# Written task
Go through the entries and transcribe each one exactly, dropping the pictures.

# Entries supplied
++++++++++++++++++++

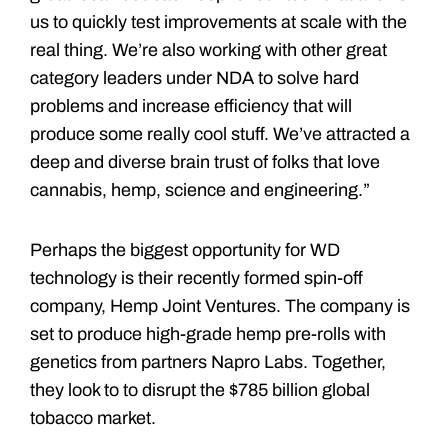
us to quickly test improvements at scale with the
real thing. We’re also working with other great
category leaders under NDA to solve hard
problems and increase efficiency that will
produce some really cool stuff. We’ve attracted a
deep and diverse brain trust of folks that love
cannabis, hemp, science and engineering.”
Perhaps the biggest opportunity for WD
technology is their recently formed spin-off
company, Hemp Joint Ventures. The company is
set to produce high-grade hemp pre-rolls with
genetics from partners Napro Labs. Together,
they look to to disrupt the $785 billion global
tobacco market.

++++++++++++++++++++

# Task answer
us to quickly test improvements at scale with the
real thing. We’re also working with other great
category leaders under NDA to solve hard
problems and increase efficiency that will
produce some really cool stuff. We’ve attracted a
deep and diverse brain trust of folks that love
cannabis, hemp, science and engineering.”
Perhaps the biggest opportunity for WD
technology is their recently formed spin-off
company, Hemp Joint Ventures. The company is
set to produce high-grade hemp pre-rolls with
genetics from partners Napro Labs. Together,
they look to to disrupt the $785 billion global
tobacco market.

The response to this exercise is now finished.